La recherche neuve de l'université de McMaster propose que la pandémie ait produit un paradoxe pour où la santé mentale est devenue un facteur de stimulation et un barrage à l'activité matérielle.

Les gens veulent être en activité pour améliorer leur santé mentale mais pour la trouver difficile d'exercer en raison de la tension et de l'inquiétude, disent les chercheurs qui ont étudié plus de 1.600 sujets dans un effort pour comprendre comment et pourquoi la santé mentale, l'activité matérielle et le comportement sédentaire a changé au cours de la pandémie.

Les résultats sont donnés dans le tourillon PLOS UN.

La mise à jour d'un programme d'exercice régulier est difficile dans le meilleur des cas et les conditions entourant la pandémie COVID-19 peuvent la rendre bien plus difficile. »

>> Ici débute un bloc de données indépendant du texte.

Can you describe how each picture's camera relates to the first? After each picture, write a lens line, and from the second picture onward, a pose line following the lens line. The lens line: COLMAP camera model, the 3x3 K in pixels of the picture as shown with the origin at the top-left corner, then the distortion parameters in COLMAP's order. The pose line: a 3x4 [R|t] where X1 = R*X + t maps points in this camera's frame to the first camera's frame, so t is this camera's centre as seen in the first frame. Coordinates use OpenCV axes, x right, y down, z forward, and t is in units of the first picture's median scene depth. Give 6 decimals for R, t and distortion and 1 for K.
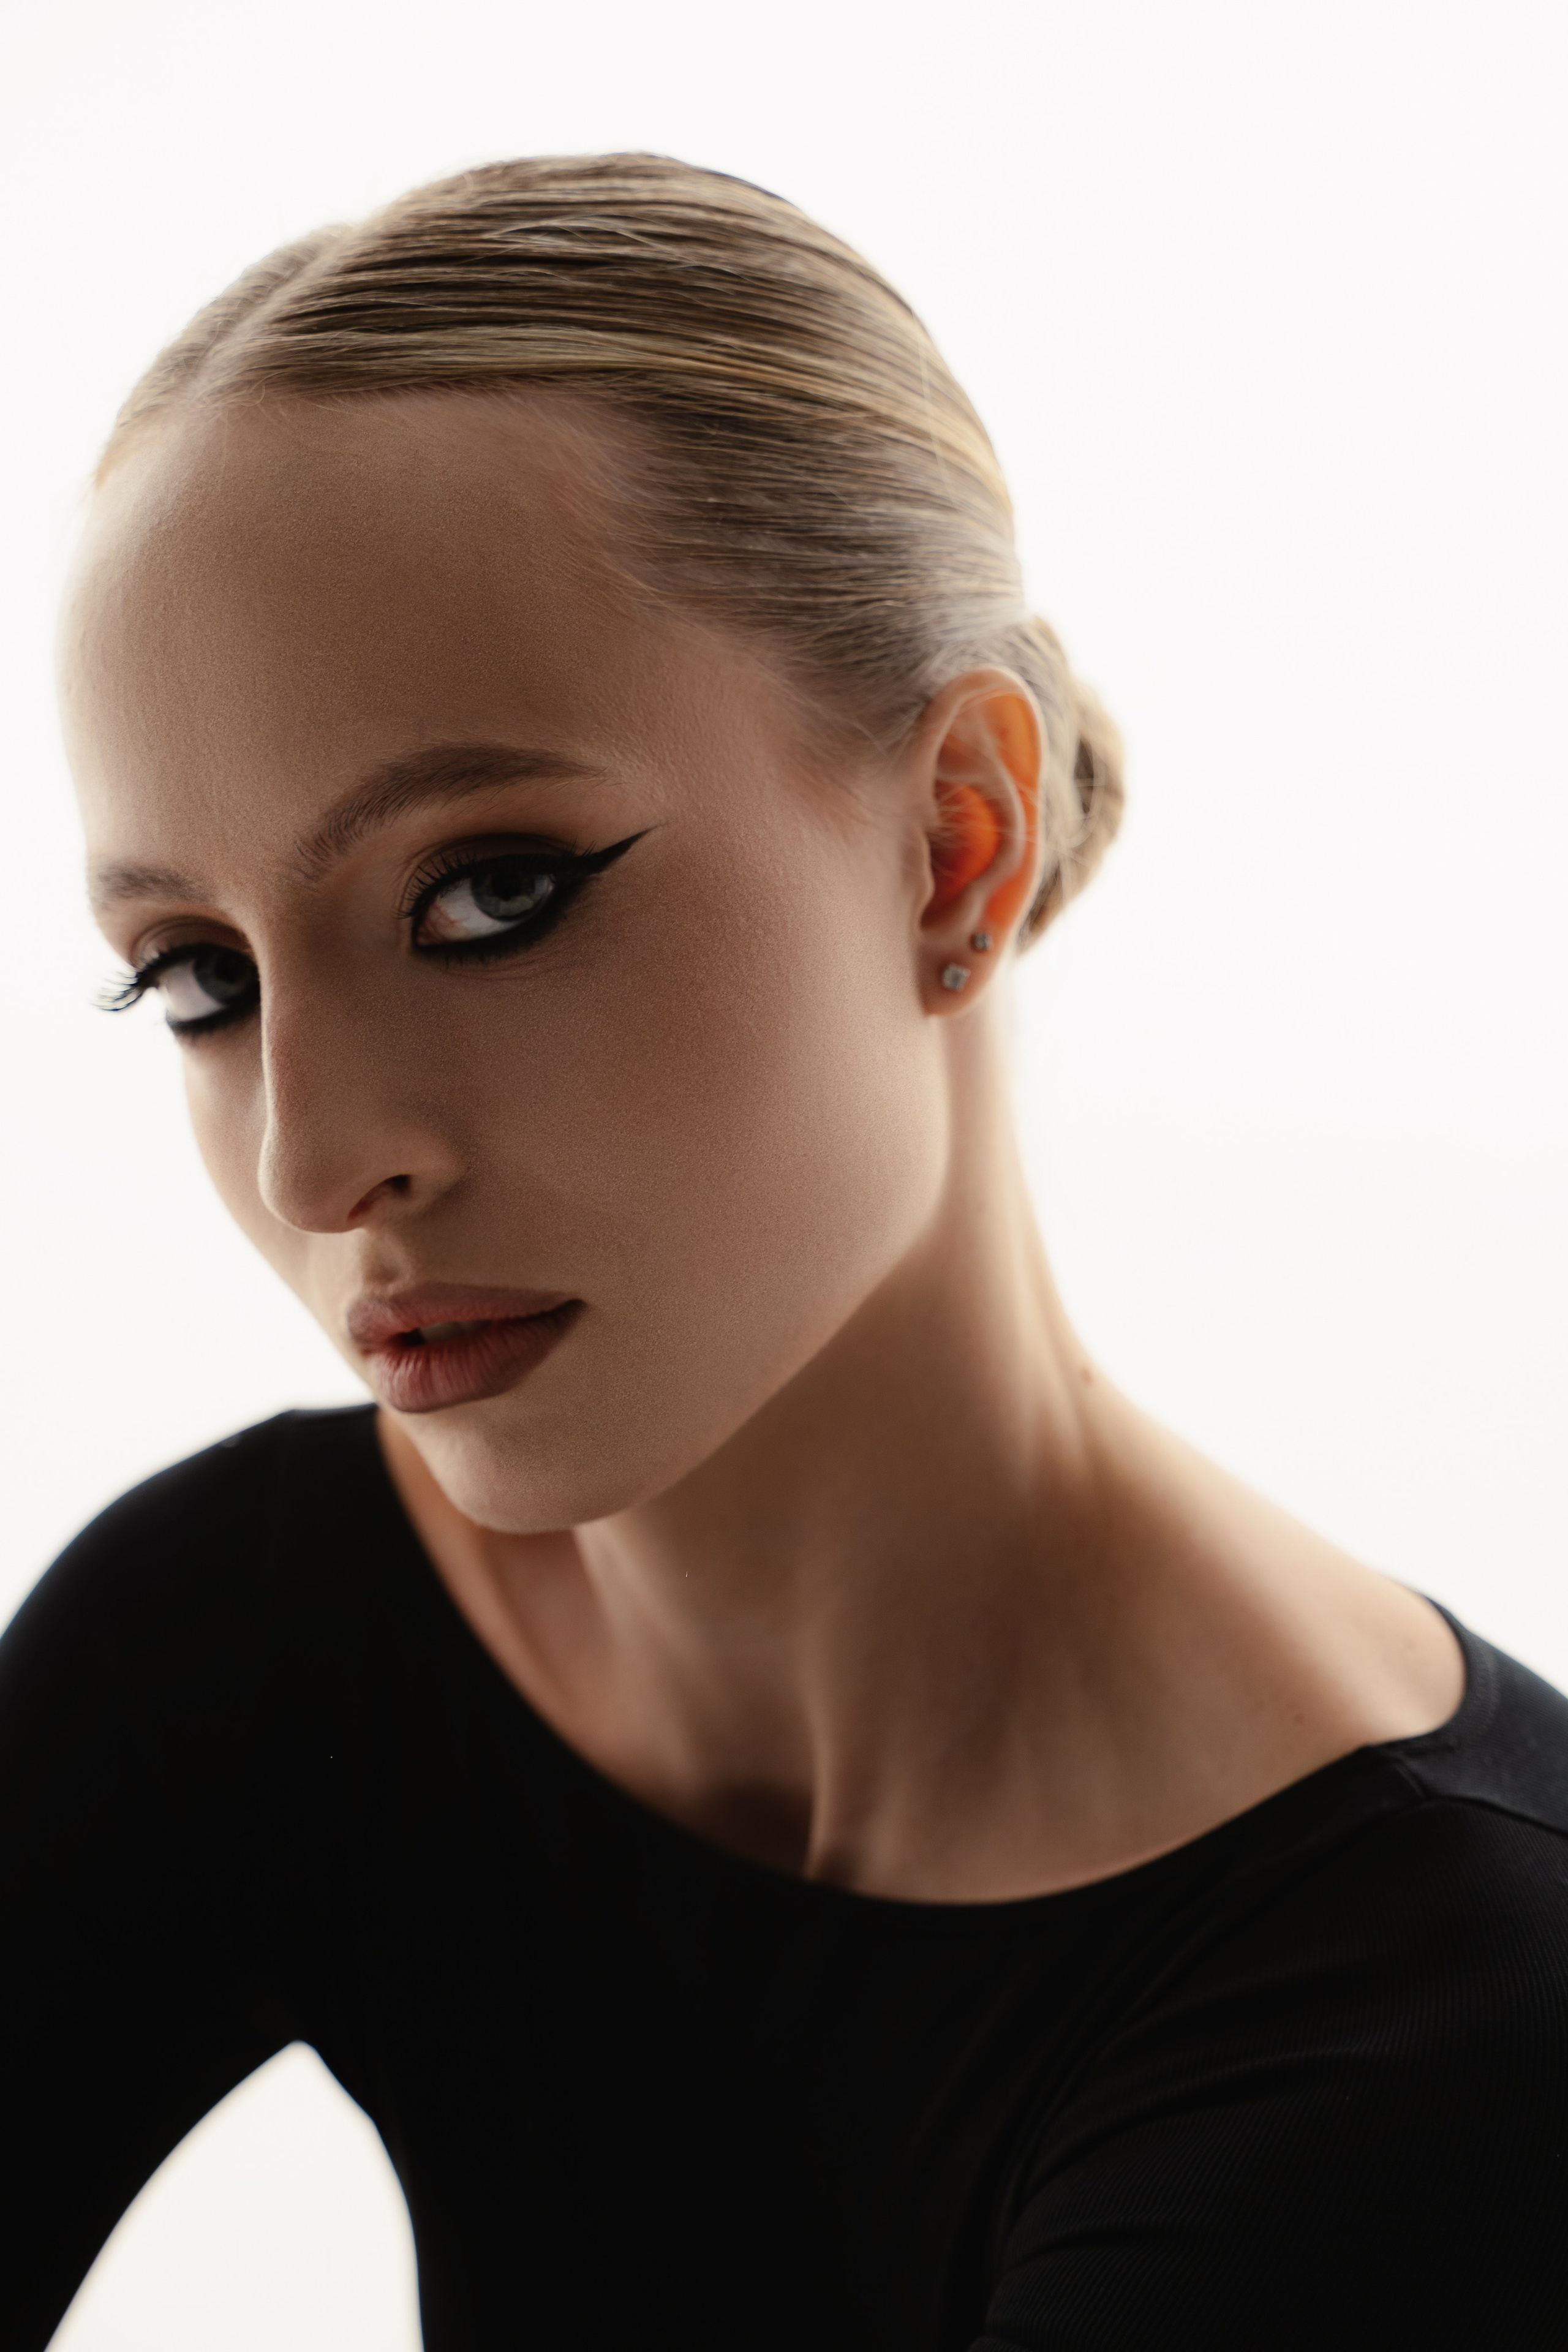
lens RADIAL K [[4352.3, 0, 780.4], [0, 4352.3, 1185.5], [0, 0, 1]] dist [0.019788, 0.000000]
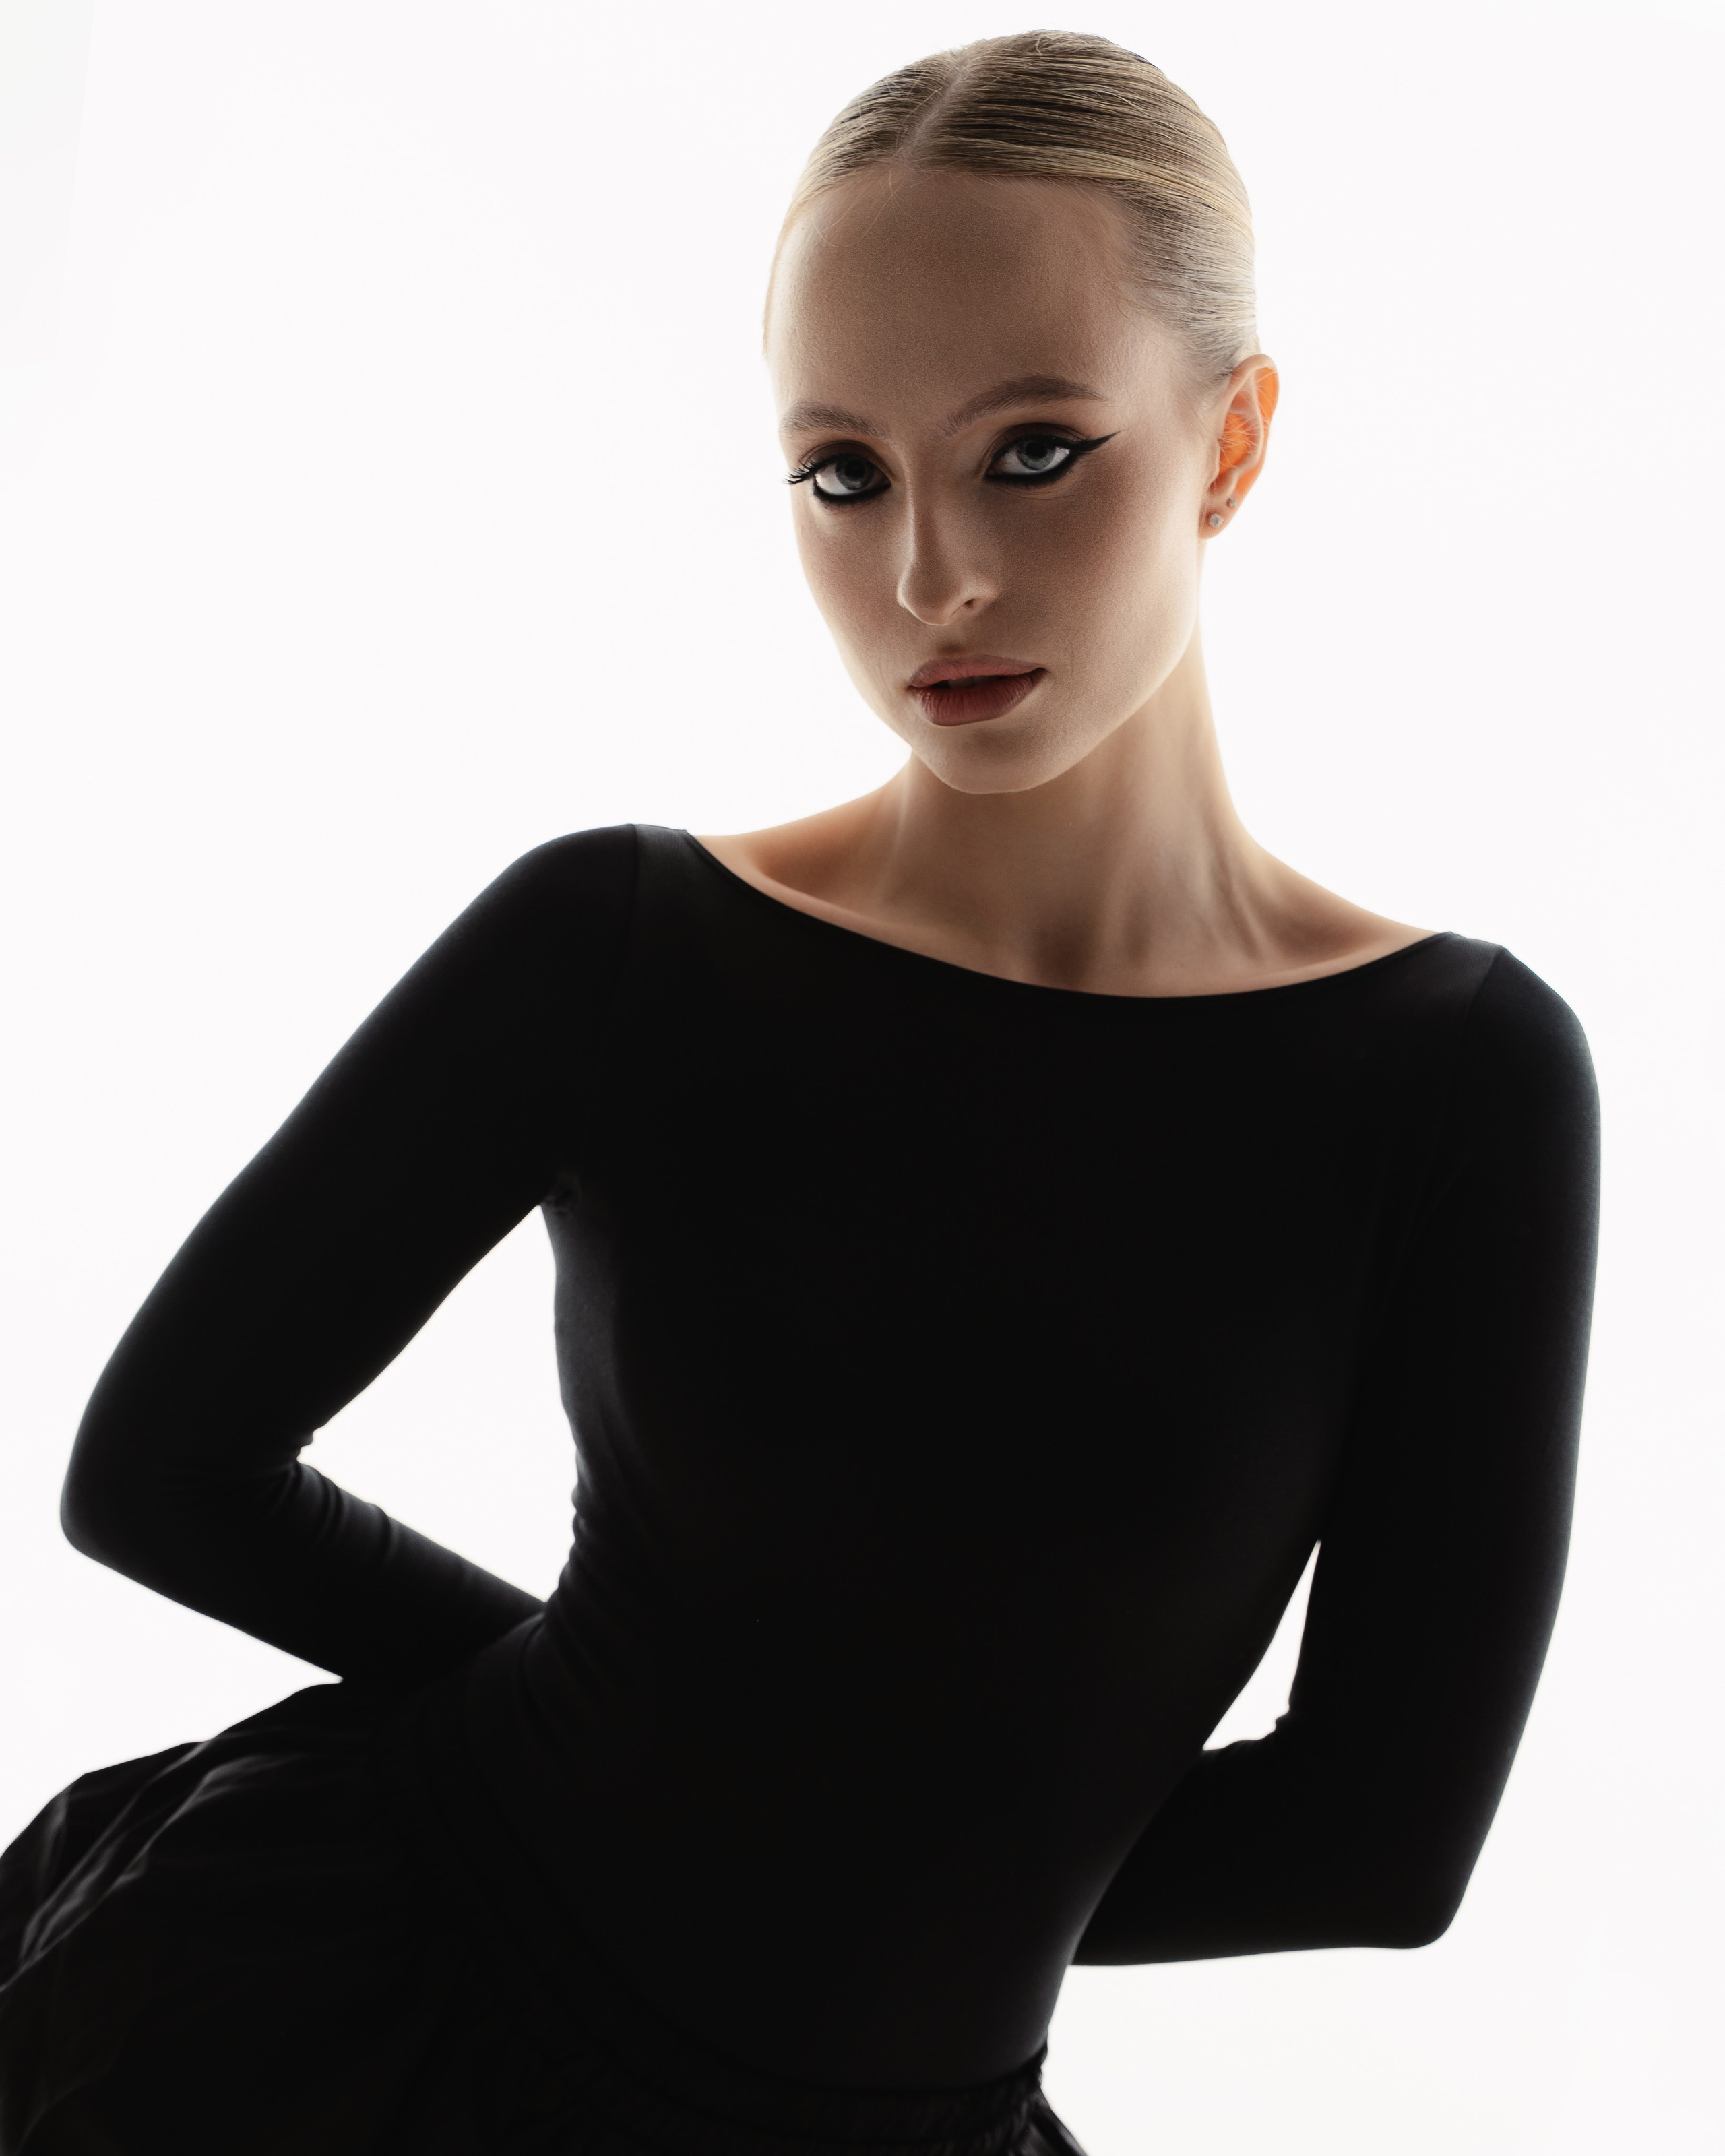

Jennifer Heisz, auteur important d'étude et professeur agrégé, service de la cinésiologie, université de McMaster

« Quoique l'exercice vient avec la promesse de réduire l'inquiétude, beaucoup de défendeurs se sont sentis trop impatients de s'exercer. De même, bien que l'exercice réduise la dépression, des défendeurs qui étaient plus déprimés moins ont été motivés pour obtenir l'active, et le manque de motivation est un symptôme de dépression, » il dit.

Contrainte psychologique plus élevée rapportée de défendeurs et niveaux modérés de l'inquiétude et de la dépression déclenchées par la pandémie. En même temps, l'activité aérobie était en baisse environ 20 mn par semaine, force s'exerçant en bas d'approximativement 30 mn par semaine, et le temps sédentaire était en hausse environ 30 mn par jour comparé à six mois avant la pandémie.

Ceux que rapporté les déclins les plus grands dans l'activité matérielle ont également remarqué les plus mauvais résultats de santé mentale, les chercheurs rapportés, alors que les défendeurs qui ont mis à jour leurs niveaux d'activité matériels allaient bien mieux mentalement.

Les chercheurs ont également trouvé que les disparités économiques ont joué un rôle, en particulier parmi de plus jeunes adultes.

« Juste comme d'autres aspects de la pandémie, de la démographie sont heurtées plus durement que d'autres et ici il sont les gens avec à revenu modeste qui luttent pour atteindre leurs objectifs d'activité matérielle, » disent Maryam Marashi, un étudiant de troisième cycle dans le service de la cinésiologie et l'auteur de Co-fil de l'étude. « Il est plausible que de plus jeunes adultes qui travaillent type de plus longues heures et gagnent moins soient manquer les deux le temps et espace qui prend un péage. »

Après avoir analysé les caractéristiques, les chercheurs ont conçu un ensemble d'outils probant qui comprend le conseil suivant pour obtenir l'active :

  • Adoptez une mentalité : Un certain exercice est meilleur qu'aucun.
  • Abaissez l'intensité d'exercice si se sentant soucieux.
  • Déménagez chaque jour.
  • Brisez le temps sédentaire avec des interruptions de rester ou de mouvement.
  • Planification vos exercices comme des affectations par le blocage hors du temps dans votre calendrier.

« Nos résultats indiquent le besoin des soutiens psychologiques complémentaires d'aider des gens à mettre à jour leurs niveaux d'activité matériels pendant des périodes stressantes afin de réduire à un minimum le fardeau de la pandémie et éviter le développement d'une crise de santé mentale, » dit Heisz.

Source:
Journal reference:

Marashi, M. Y., et al. (2021) A mental health paradox: Mental health was both a motivator and barrier to physical activity during the COVID-19 pandemic. PLOS ONE. doi.org/10.1371/journal.pone.0239244.